- _DIRECTIONS FOR THIS TASK_
Copy the lines from the first one up to and including the line with "547.8], [0, 0, 1]] dist [-0.001560, -0.011026]", reproducing them word for word. Leave the pictures out of your answer.

- _RECORDS SUPPLIED_
════════════════════
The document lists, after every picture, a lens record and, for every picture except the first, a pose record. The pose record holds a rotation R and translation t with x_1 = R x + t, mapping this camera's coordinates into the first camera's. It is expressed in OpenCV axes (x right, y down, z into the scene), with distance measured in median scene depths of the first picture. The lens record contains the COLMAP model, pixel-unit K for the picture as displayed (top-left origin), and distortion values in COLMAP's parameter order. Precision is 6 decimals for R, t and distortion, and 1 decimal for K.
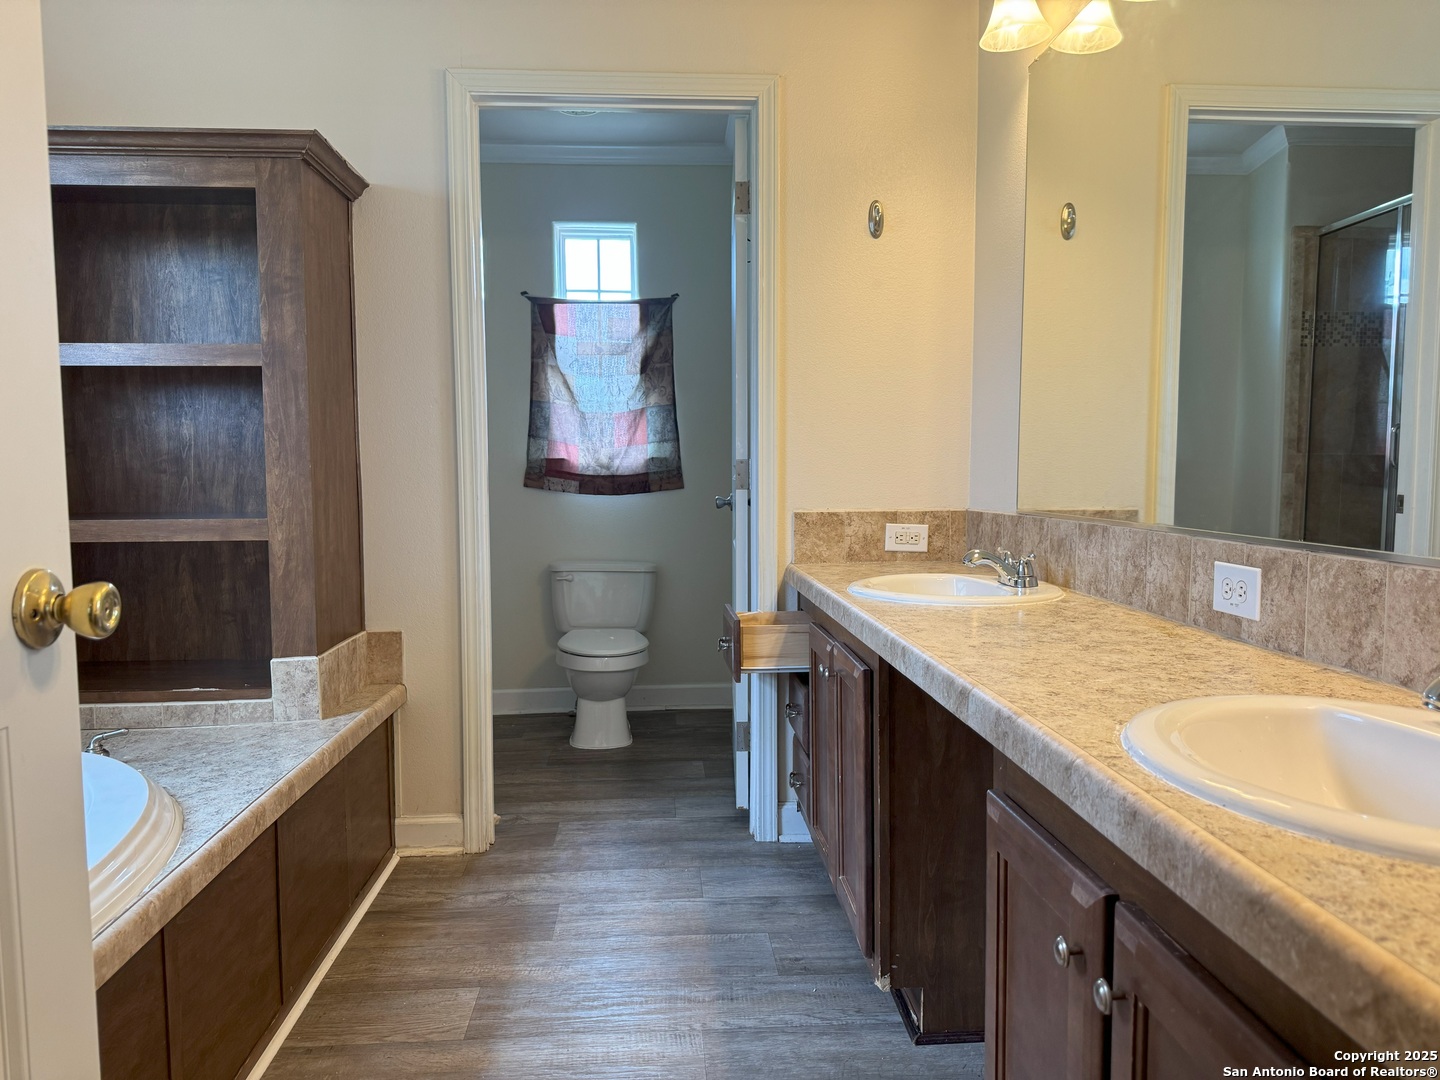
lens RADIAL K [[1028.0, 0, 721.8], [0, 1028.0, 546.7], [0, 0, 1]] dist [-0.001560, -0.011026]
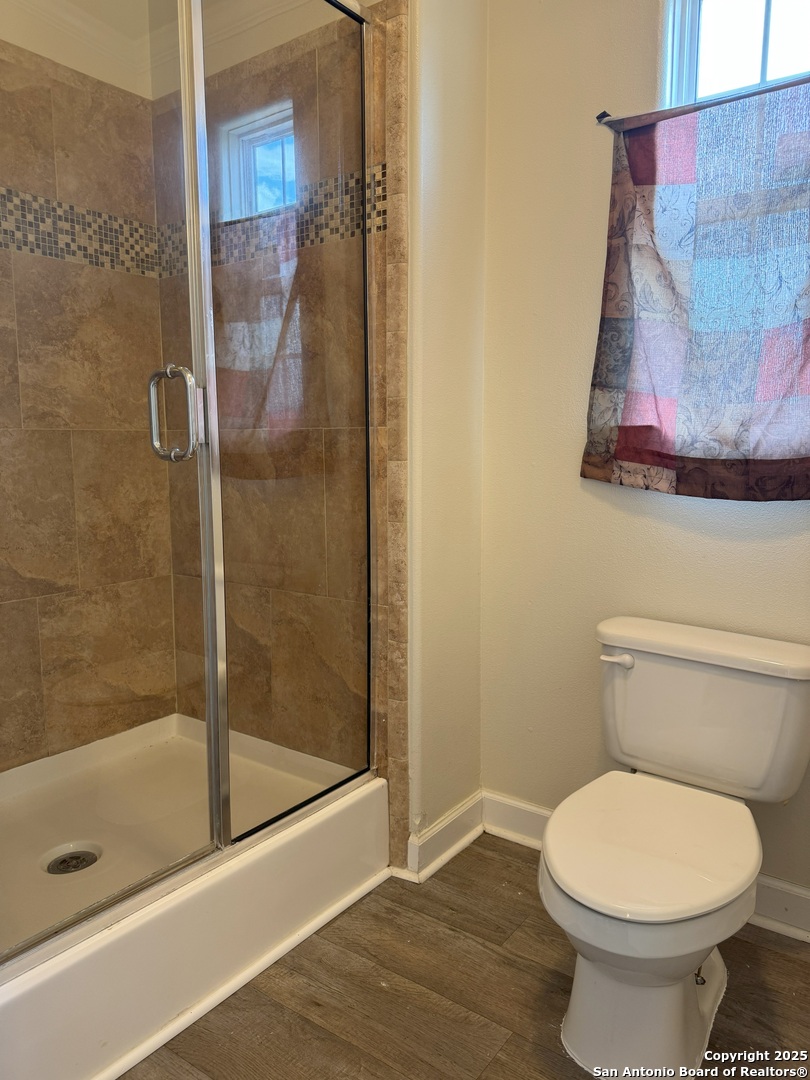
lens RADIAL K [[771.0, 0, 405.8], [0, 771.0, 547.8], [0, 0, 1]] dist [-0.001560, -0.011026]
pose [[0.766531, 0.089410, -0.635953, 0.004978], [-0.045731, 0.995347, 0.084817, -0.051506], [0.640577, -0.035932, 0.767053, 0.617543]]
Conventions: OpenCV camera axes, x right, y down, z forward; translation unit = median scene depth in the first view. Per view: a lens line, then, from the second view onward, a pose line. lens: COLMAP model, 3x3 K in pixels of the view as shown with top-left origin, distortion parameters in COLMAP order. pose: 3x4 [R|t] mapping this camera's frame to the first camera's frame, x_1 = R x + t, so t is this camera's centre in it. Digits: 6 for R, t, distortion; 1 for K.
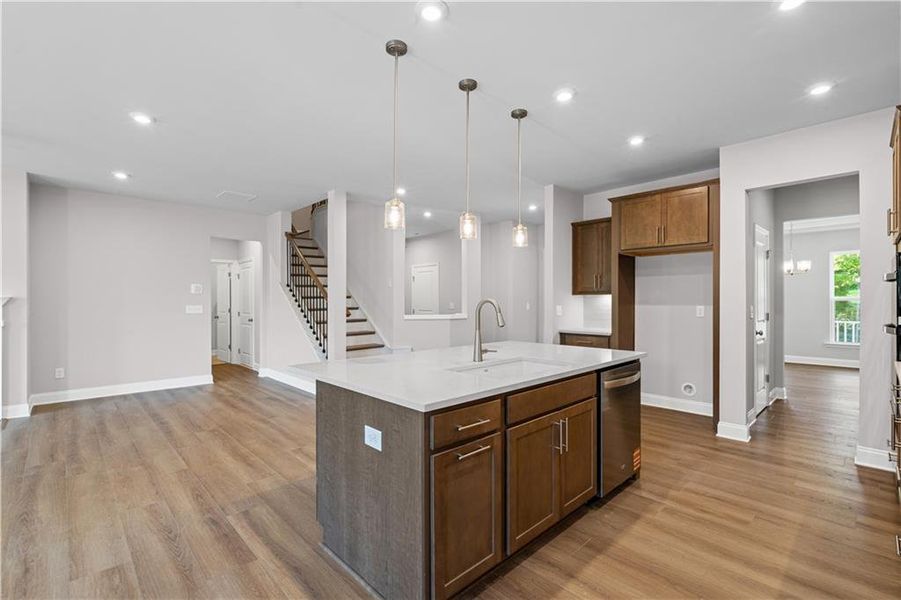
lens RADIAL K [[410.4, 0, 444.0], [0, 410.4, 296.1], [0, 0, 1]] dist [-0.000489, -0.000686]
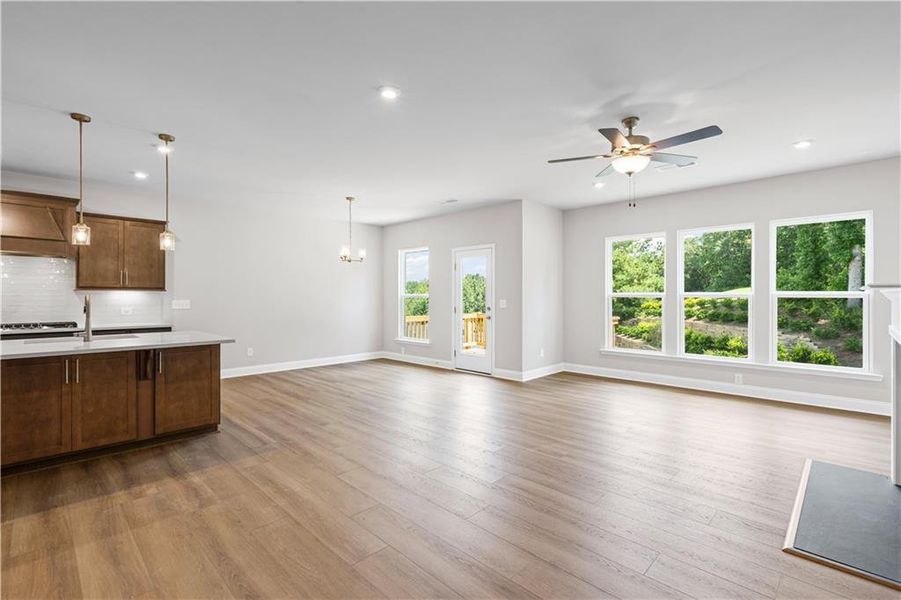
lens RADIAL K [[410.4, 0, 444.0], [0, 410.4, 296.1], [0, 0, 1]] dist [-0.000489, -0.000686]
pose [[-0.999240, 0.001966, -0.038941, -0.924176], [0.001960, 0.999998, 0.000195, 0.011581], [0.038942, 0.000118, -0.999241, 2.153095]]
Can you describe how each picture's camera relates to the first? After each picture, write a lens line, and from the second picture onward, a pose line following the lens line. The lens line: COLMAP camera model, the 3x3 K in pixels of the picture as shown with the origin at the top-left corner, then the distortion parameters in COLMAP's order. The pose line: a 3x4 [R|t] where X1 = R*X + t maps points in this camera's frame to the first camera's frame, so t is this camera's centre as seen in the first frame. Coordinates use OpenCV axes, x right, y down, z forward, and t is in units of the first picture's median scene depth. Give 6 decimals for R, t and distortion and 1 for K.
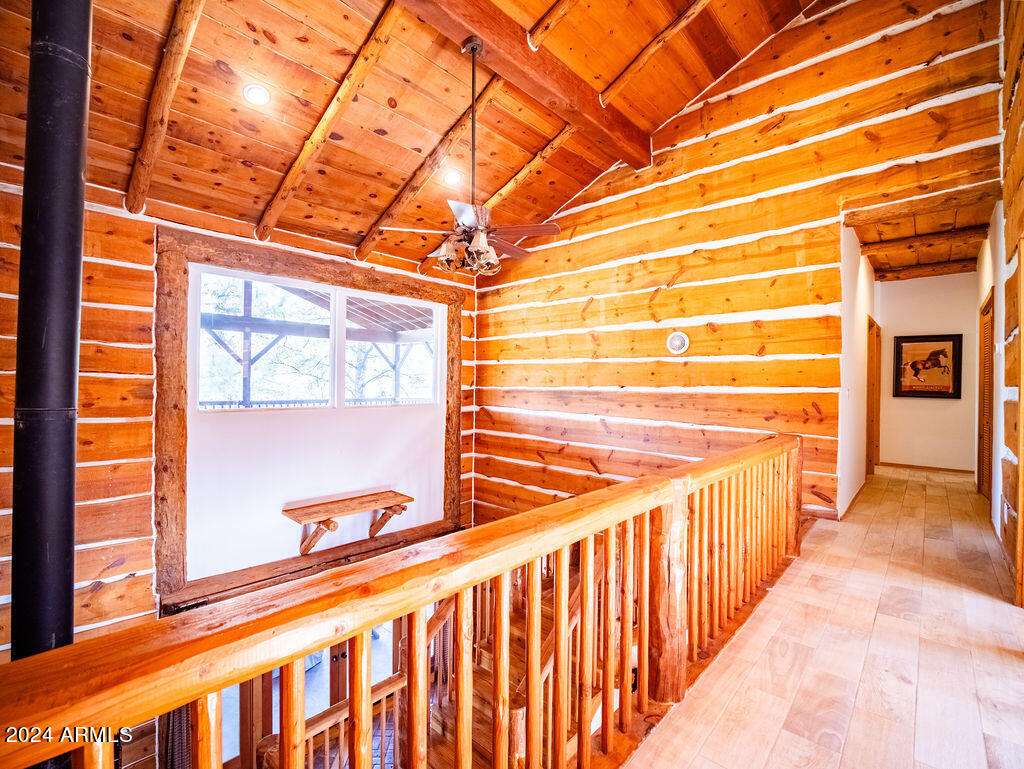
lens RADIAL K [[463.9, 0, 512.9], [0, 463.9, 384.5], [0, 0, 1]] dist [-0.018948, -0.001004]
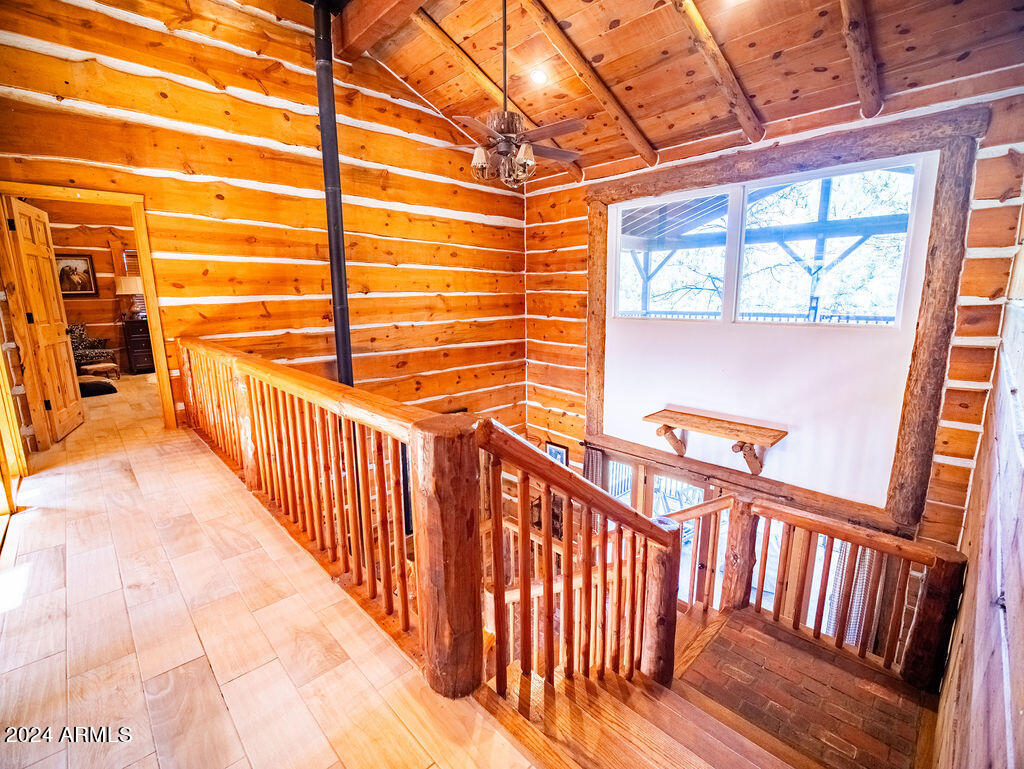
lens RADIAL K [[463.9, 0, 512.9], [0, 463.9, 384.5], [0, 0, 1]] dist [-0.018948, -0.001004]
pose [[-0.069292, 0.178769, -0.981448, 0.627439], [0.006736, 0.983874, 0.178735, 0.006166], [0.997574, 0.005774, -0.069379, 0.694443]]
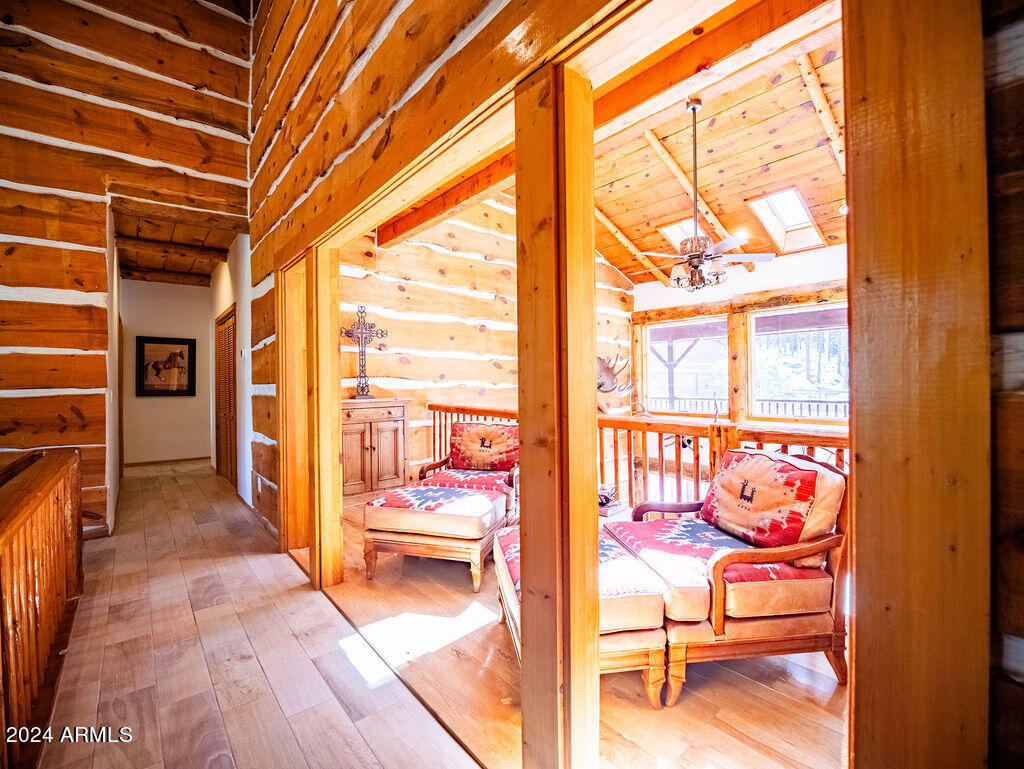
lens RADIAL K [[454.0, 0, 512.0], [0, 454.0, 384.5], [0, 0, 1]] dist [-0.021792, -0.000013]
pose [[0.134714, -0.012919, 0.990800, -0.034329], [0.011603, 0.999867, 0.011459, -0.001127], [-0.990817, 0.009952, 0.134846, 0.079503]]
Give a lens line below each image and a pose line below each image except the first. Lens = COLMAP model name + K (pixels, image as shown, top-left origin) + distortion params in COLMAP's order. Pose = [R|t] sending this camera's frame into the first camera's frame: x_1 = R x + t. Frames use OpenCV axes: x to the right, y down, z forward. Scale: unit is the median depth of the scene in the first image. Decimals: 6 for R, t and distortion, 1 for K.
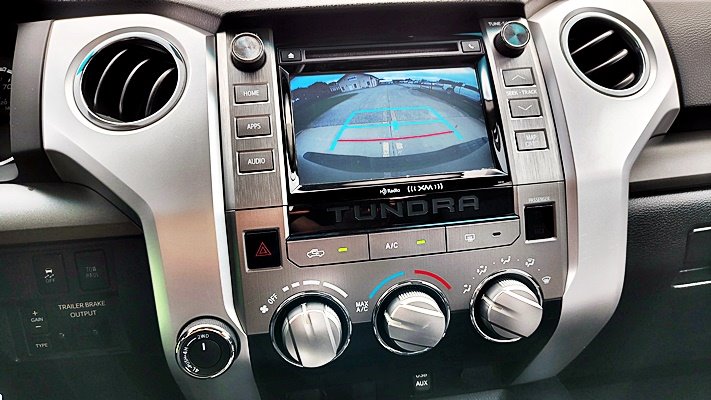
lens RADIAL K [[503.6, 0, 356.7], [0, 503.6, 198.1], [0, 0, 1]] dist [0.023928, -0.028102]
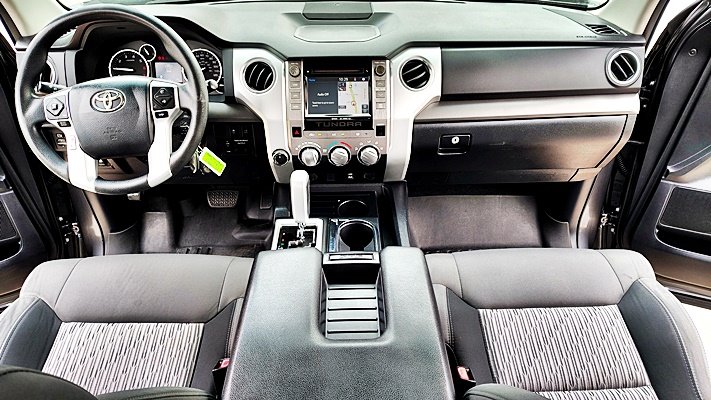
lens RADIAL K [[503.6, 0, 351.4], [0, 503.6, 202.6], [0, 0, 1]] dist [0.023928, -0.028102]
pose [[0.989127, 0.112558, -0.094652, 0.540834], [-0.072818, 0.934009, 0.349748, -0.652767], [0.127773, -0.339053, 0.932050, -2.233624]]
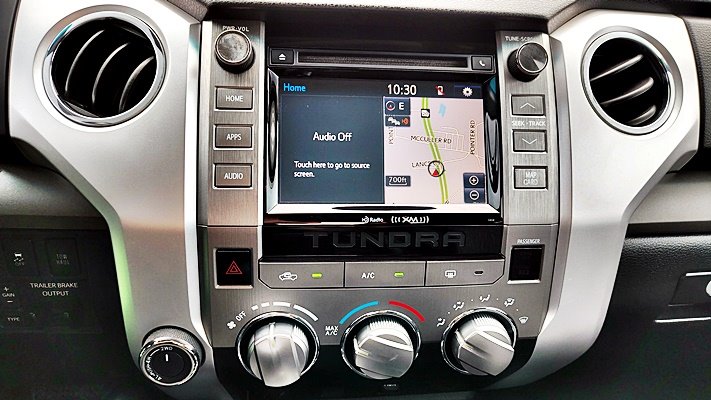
════════════════════
- _EXPECTED OUTPUT_
The document lists, after every picture, a lens record and, for every picture except the first, a pose record. The pose record holds a rotation R and translation t with x_1 = R x + t, mapping this camera's coordinates into the first camera's. It is expressed in OpenCV axes (x right, y down, z into the scene), with distance measured in median scene depths of the first picture. The lens record contains the COLMAP model, pixel-unit K for the picture as displayed (top-left origin), and distortion values in COLMAP's parameter order. Precision is 6 decimals for R, t and distortion, and 1 decimal for K.
lens RADIAL K [[1028.0, 0, 721.8], [0, 1028.0, 546.7], [0, 0, 1]] dist [-0.001560, -0.011026]
lens RADIAL K [[771.0, 0, 405.8], [0, 771.0, 547.8], [0, 0, 1]] dist [-0.001560, -0.011026]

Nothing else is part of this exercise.